Waddle's also a deep threat. He creates massive separation on vertical and deep-over routes. He provides tremendous value in the return game, too, as he returned a kickoff and a punt for a TD last fall. His combination of burst and toughness is perfectly suited for those roles.

Where he needs to improve: Waddle has outstanding raw tools, but he needs more polish as a route runner. He relies more on pure speed to get open than on setting up defenders and dropping his weight to efficiently get in/out of breaks. He also needs to improve his consistency as a pass catcher. He allows too many balls to get into his body and occasionally fails to adjust to poorly thrown balls down the field. With his targets expected to increase this fall now that Jeudy and Ruggs have moved on to the NFL (and with defenses forced to respect teammate DeVonta Smith, whom I recently compared to Hall of Famer Marvin Harrison), I believe Waddle will gain more confidence and become more consistent.

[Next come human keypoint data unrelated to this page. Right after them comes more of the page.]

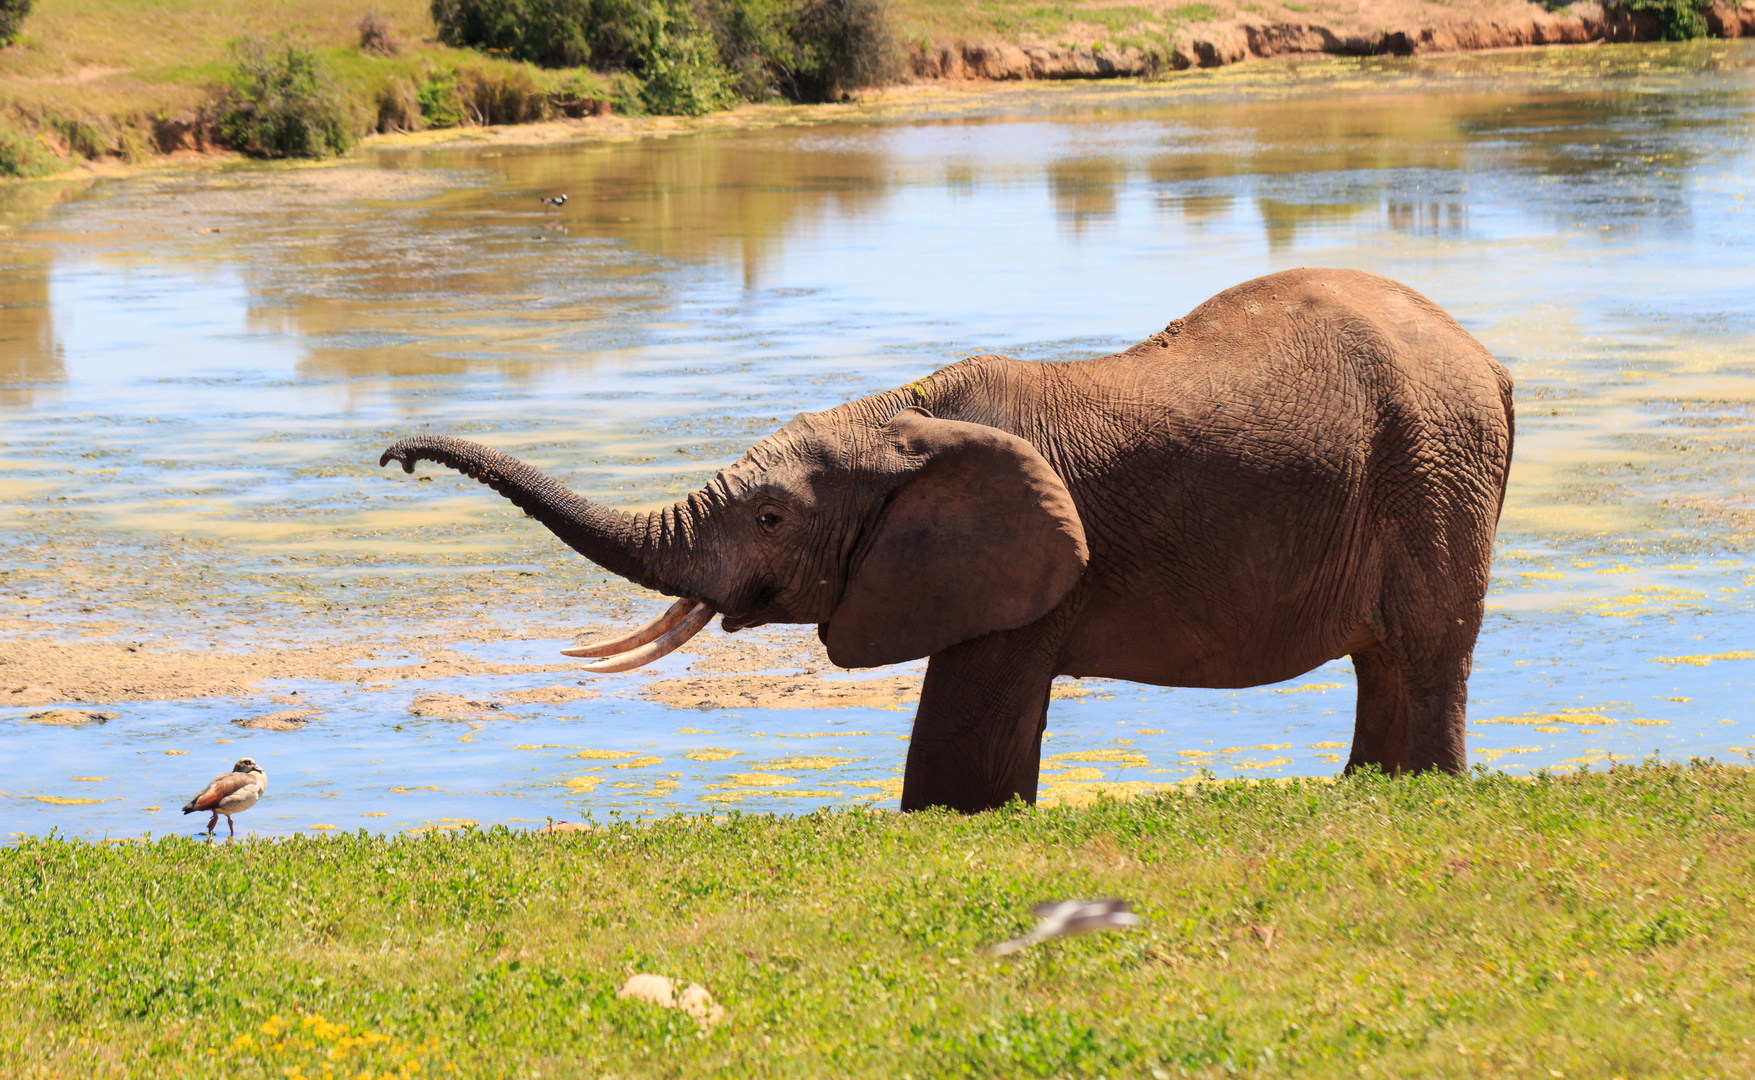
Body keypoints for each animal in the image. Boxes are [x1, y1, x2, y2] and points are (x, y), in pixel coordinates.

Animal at [380, 268, 1509, 811]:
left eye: (770, 518)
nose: (395, 460)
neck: (901, 413)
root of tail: (1487, 361)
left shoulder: (1027, 573)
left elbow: (963, 740)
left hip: (1434, 470)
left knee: (1422, 653)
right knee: (1387, 662)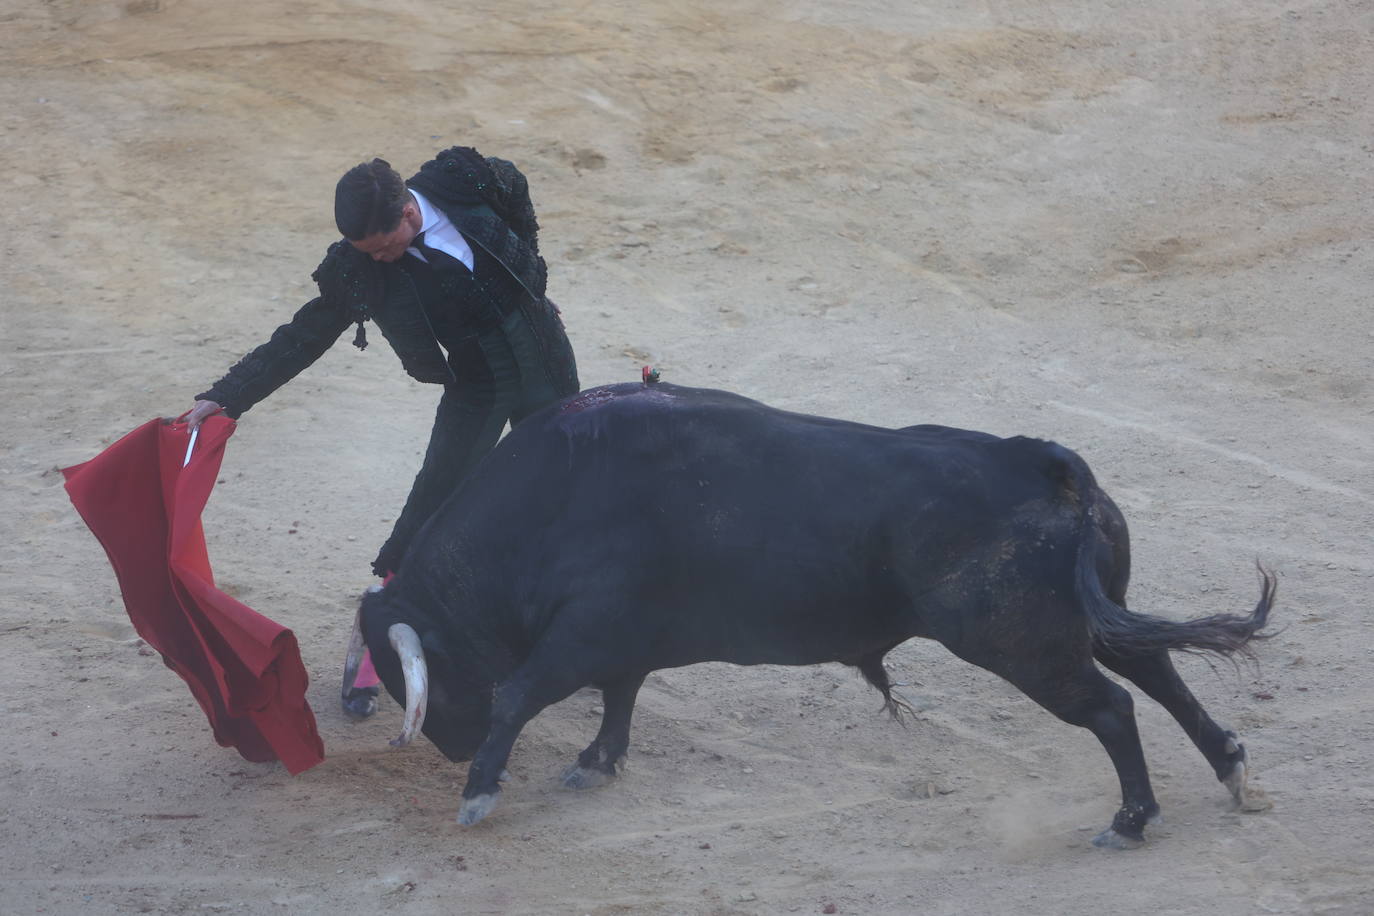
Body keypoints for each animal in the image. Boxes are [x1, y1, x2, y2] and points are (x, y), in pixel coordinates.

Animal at [348, 379, 1269, 845]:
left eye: (418, 673)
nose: (452, 748)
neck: (548, 500)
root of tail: (1041, 460)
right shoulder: (620, 638)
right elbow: (621, 696)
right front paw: (595, 762)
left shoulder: (582, 632)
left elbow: (522, 692)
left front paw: (479, 794)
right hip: (1090, 615)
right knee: (1154, 669)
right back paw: (1232, 770)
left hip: (1022, 642)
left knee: (1112, 707)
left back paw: (1131, 819)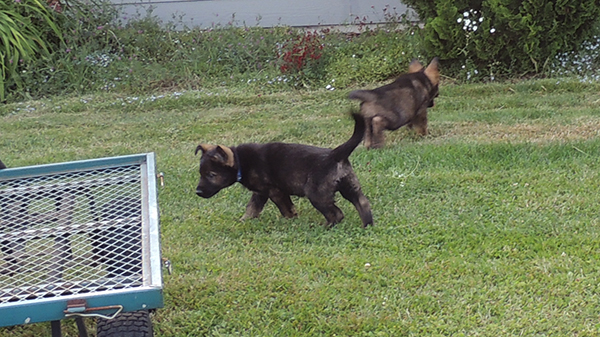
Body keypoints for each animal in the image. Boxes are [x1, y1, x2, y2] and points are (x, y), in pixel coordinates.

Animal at [197, 111, 372, 227]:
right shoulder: (261, 192)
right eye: (201, 174)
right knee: (363, 203)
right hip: (350, 186)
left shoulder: (274, 191)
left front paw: (291, 219)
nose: (197, 192)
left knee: (337, 214)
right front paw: (244, 220)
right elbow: (252, 207)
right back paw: (367, 225)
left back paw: (325, 226)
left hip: (317, 194)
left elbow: (284, 208)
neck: (241, 161)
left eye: (211, 174)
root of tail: (335, 154)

Biggest takeaway: Every team in the NFL needs a player like Waddle. He's a threat to score from anywhere on the field and his speed opens things up for the rest of the offense. His run-after-catch skills will provide big-play potential on minimal-risk throws. We've seen the NFL adapt over the last few years to the point where the RPO (run-pass option) game is a staple in nearly every offense, and guys like the 49ers' Deebo Samuel have redefined the role of the receiver. Teams have figured out how to quickly get the ball into the hands of their best athlete and let him work. That's going to be Waddle's role at the next level.

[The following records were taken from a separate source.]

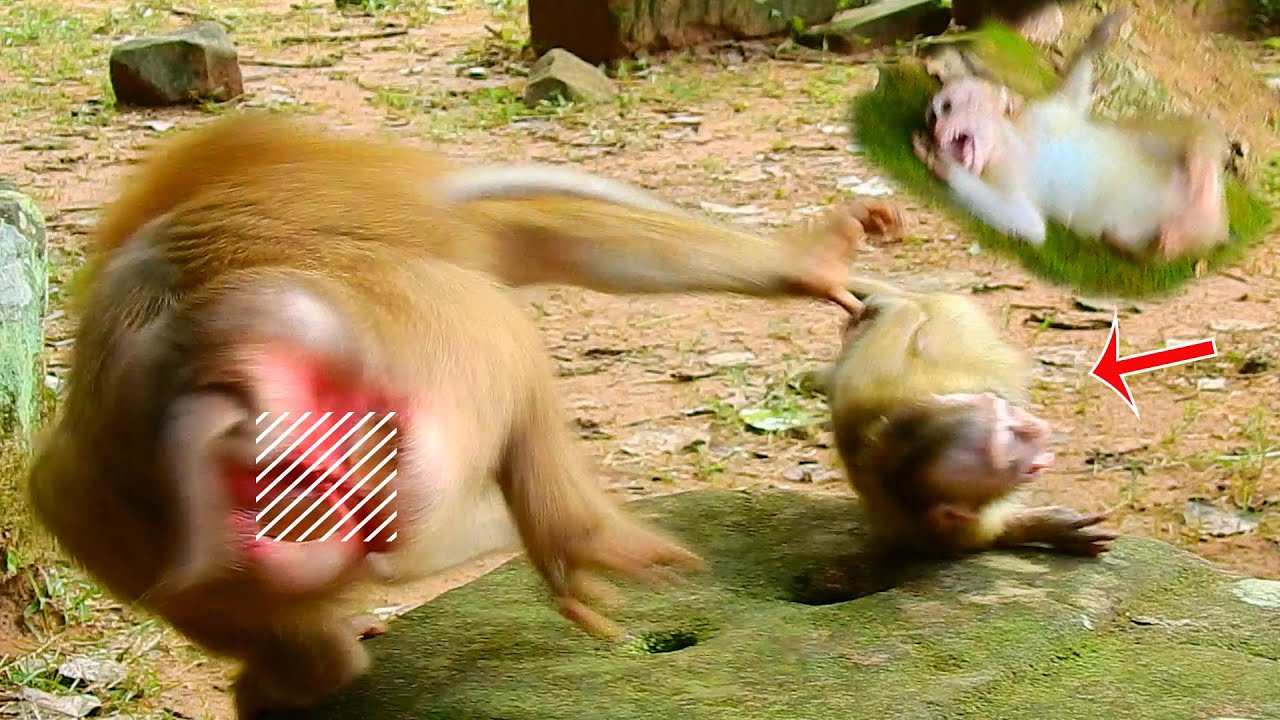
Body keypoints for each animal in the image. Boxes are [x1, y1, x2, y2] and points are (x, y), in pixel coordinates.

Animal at [28, 112, 901, 718]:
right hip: (420, 362)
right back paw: (571, 539)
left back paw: (302, 672)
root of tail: (221, 377)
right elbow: (540, 233)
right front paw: (808, 259)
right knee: (498, 334)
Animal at [912, 9, 1232, 263]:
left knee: (1188, 134)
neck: (1012, 141)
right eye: (933, 117)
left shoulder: (1040, 115)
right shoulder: (1001, 173)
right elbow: (1028, 225)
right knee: (1141, 240)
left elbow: (1071, 100)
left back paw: (1201, 163)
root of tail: (1218, 226)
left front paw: (1099, 36)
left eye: (947, 106)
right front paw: (939, 161)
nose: (935, 126)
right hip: (1166, 230)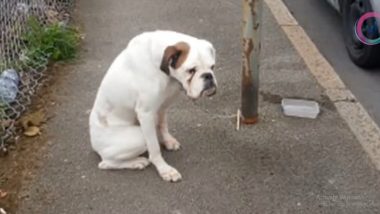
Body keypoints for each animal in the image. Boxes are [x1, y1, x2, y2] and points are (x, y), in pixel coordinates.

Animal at [88, 30, 217, 182]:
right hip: (137, 138)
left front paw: (168, 141)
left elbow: (163, 124)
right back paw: (137, 162)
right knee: (106, 163)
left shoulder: (162, 106)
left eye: (212, 67)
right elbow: (154, 147)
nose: (208, 76)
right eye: (191, 70)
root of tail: (94, 143)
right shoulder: (146, 114)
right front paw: (164, 169)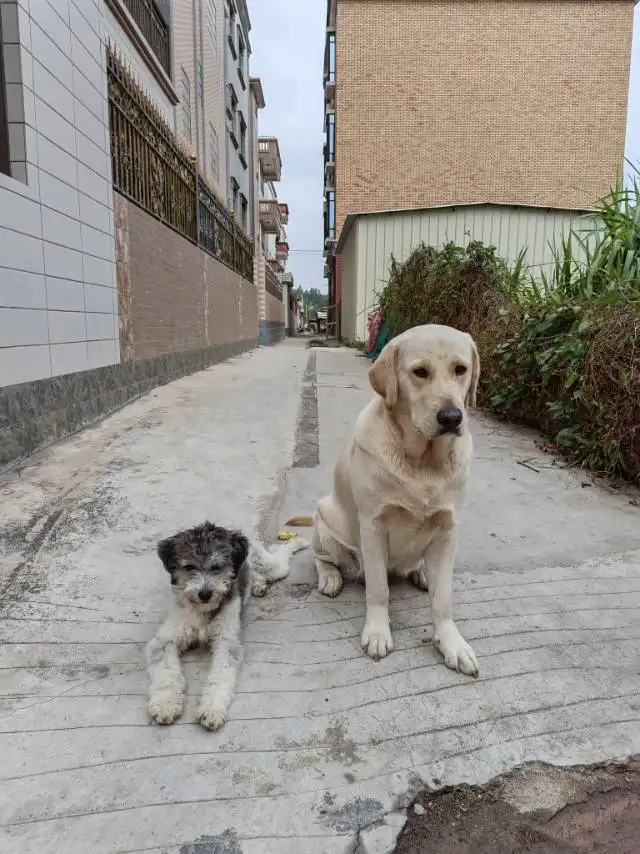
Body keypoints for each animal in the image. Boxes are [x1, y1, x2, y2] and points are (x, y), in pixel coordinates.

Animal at [148, 524, 308, 732]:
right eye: (189, 566)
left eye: (216, 566)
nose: (205, 594)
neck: (204, 611)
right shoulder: (164, 640)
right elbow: (165, 671)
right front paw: (165, 704)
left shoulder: (227, 642)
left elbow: (220, 675)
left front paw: (211, 709)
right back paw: (258, 583)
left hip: (270, 566)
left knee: (280, 555)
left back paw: (296, 543)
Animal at [312, 324, 478, 680]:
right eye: (420, 372)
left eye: (461, 369)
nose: (451, 417)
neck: (423, 461)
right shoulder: (373, 526)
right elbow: (378, 589)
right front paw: (377, 632)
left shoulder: (448, 530)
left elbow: (443, 600)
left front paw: (452, 643)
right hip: (326, 519)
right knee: (323, 558)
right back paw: (331, 577)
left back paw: (422, 573)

He reminds me of: I see some similarities to current NFL players like Marquise Brown and KJ Hamler. However, I had to go back a little bit to find the best comparison. Waddle closely resembles former Pro Bowl receiver Santana Moss. They both make defenders miss without gearing down and have the speed to pull away from the pack. Moss was a little heavier and stronger, but both guys play with a fearless attitude. Moss ended up racking up over 10,000 receiving yards during his professional career (2001 through 2014). Waddle needs to add more polish to his game, but he has the potential to enjoy a similarly long and productive NFL career.